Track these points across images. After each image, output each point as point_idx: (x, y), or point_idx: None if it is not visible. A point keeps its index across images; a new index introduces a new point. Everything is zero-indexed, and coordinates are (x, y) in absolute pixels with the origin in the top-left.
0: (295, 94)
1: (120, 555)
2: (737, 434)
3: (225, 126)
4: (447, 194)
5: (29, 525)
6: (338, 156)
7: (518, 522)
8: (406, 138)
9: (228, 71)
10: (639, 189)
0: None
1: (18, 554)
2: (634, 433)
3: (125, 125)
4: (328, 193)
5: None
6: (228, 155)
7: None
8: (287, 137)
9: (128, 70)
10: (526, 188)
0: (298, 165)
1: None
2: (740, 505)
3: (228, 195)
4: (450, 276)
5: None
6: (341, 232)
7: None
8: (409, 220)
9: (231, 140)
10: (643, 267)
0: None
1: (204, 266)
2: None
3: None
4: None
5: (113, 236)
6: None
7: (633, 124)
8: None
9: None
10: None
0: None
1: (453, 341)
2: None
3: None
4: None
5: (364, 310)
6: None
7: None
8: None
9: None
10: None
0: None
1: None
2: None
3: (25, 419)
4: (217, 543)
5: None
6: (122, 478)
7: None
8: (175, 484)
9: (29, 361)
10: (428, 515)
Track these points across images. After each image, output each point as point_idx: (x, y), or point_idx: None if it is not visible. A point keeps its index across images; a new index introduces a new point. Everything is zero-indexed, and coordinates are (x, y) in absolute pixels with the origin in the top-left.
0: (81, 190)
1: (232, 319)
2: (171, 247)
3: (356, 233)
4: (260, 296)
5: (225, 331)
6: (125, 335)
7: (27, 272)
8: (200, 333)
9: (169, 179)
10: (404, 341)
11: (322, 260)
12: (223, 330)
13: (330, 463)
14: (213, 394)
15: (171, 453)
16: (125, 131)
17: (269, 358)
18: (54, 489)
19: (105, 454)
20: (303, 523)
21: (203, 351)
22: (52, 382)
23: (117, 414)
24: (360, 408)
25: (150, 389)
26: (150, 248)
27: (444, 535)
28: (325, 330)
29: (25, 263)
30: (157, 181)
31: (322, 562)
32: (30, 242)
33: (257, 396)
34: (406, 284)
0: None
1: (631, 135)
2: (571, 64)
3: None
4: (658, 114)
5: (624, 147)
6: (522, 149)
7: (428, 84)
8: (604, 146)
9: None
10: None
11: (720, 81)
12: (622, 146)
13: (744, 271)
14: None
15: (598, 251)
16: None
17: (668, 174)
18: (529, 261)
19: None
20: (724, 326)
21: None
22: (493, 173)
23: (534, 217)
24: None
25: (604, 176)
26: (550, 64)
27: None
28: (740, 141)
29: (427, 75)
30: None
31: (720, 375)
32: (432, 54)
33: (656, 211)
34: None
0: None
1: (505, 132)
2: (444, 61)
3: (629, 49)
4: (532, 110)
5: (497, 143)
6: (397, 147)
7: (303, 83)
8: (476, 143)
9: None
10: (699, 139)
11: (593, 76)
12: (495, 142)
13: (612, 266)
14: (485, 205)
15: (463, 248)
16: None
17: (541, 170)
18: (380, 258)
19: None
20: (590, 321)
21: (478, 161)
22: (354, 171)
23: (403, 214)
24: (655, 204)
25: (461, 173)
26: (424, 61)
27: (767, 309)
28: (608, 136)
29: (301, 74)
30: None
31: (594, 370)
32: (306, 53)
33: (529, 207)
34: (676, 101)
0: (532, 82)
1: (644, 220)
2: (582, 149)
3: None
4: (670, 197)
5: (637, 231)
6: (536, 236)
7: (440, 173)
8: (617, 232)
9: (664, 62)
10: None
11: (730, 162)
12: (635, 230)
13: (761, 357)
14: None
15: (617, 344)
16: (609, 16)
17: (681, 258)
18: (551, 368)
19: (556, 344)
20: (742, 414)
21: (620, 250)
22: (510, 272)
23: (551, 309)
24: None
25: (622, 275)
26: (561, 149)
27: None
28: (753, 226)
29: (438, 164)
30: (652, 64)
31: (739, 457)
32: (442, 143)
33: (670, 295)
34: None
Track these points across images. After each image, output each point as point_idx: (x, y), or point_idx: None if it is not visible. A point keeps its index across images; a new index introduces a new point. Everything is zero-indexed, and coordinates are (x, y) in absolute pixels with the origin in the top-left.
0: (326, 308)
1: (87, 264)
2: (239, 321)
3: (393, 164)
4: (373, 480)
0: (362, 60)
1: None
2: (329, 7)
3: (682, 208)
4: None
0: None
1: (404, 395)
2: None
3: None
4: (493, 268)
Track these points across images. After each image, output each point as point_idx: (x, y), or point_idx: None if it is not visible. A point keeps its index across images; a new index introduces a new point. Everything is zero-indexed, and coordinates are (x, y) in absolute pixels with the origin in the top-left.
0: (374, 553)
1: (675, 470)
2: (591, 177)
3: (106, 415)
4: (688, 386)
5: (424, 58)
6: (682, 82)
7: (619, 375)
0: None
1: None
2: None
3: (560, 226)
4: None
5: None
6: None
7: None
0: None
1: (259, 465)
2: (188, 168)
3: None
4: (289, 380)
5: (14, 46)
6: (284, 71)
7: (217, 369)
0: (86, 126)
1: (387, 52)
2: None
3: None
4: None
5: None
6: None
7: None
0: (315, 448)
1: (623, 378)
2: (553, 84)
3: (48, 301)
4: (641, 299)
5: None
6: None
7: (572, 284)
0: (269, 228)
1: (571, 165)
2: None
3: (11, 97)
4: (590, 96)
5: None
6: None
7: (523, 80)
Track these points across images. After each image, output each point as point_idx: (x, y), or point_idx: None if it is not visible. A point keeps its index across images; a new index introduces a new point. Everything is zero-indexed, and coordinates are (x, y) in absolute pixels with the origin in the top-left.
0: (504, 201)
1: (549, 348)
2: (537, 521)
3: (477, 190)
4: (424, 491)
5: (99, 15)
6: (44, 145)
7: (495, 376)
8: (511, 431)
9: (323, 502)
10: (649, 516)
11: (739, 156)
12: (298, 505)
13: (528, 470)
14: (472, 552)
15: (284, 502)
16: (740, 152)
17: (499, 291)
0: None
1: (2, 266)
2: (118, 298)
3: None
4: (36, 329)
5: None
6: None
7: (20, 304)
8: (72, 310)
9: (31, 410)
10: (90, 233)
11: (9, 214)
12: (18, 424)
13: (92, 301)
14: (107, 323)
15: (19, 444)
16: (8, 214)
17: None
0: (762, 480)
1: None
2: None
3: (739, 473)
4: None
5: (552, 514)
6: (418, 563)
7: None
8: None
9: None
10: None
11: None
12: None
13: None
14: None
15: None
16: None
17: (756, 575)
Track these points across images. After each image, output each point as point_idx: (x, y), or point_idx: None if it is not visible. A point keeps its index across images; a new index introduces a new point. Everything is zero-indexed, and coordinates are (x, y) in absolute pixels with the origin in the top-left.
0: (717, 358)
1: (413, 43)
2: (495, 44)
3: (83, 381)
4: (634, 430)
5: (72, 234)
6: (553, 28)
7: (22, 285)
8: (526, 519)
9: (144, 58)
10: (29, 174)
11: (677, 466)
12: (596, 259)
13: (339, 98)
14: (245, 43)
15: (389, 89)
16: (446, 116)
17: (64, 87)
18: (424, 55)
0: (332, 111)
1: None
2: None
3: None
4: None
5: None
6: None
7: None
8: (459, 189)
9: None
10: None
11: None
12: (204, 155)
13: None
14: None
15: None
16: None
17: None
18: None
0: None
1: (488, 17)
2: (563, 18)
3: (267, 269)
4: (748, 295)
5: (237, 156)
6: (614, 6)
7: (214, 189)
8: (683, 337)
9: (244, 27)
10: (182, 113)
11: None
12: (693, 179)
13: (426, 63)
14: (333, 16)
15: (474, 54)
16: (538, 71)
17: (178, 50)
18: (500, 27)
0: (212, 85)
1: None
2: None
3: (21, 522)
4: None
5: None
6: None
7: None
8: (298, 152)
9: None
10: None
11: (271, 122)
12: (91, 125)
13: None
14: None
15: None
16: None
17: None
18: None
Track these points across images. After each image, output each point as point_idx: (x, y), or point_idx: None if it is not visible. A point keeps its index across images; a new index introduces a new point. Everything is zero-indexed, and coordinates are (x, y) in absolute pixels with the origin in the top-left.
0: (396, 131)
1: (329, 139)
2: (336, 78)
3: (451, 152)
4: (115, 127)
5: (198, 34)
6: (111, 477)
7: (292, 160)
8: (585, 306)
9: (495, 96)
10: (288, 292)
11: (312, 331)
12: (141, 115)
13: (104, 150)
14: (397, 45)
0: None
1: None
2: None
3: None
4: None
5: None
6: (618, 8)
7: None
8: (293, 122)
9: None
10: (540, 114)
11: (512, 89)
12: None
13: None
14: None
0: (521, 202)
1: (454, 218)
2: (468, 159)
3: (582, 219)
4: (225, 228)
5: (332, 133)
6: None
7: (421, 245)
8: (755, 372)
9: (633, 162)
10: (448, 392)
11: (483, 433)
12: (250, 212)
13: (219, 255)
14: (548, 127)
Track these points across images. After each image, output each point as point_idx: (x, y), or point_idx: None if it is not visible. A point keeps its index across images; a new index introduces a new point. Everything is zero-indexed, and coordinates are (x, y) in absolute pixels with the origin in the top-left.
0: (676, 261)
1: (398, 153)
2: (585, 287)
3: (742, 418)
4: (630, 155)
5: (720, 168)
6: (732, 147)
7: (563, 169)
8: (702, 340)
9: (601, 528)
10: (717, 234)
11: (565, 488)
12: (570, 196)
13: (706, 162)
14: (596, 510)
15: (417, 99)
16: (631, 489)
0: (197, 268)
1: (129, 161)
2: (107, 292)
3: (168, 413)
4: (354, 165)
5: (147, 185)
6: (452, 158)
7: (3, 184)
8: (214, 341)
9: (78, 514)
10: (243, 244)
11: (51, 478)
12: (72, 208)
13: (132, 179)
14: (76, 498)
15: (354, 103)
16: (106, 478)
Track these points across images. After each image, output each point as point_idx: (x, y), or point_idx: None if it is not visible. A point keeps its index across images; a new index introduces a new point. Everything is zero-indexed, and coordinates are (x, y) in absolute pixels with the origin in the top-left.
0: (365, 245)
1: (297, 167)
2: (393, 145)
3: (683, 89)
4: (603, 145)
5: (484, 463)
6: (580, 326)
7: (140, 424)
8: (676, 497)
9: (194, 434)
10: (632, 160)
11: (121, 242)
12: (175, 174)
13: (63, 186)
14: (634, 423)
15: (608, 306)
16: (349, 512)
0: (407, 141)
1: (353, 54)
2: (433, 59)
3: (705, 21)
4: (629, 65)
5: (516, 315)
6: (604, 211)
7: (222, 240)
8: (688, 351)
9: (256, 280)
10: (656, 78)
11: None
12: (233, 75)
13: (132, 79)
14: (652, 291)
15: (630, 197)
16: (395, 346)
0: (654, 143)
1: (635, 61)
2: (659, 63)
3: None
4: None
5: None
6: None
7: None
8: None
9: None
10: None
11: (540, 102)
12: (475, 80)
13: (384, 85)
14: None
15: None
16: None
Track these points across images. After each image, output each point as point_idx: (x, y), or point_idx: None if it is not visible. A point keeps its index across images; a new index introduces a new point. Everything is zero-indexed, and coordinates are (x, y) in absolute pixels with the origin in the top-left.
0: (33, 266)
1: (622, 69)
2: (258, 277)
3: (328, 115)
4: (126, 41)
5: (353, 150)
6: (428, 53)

|---|

**SHORT TASK:** Rewrite everything from the start of the items down through the line containing "6: (228, 155)" as a JSON list of strings, with one string per line and no blank lines.

**RESULT FOR THIS EXERCISE:**
[
  "Track these points across images. After each image, output each point as point_idx: (x, y), or point_idx: None if it is not visible. A point keeps its index across images; a new index introduces a new point. Everything is zero-indexed, and coordinates are (x, y) in absolute pixels with the origin in the top-left.",
  "0: (295, 94)",
  "1: (120, 555)",
  "2: (737, 434)",
  "3: (225, 126)",
  "4: (447, 194)",
  "5: (29, 525)",
  "6: (338, 156)",
  "7: (518, 522)",
  "8: (406, 138)",
  "9: (228, 71)",
  "10: (639, 189)",
  "0: None",
  "1: (18, 554)",
  "2: (634, 433)",
  "3: (125, 125)",
  "4: (328, 193)",
  "5: None",
  "6: (228, 155)"
]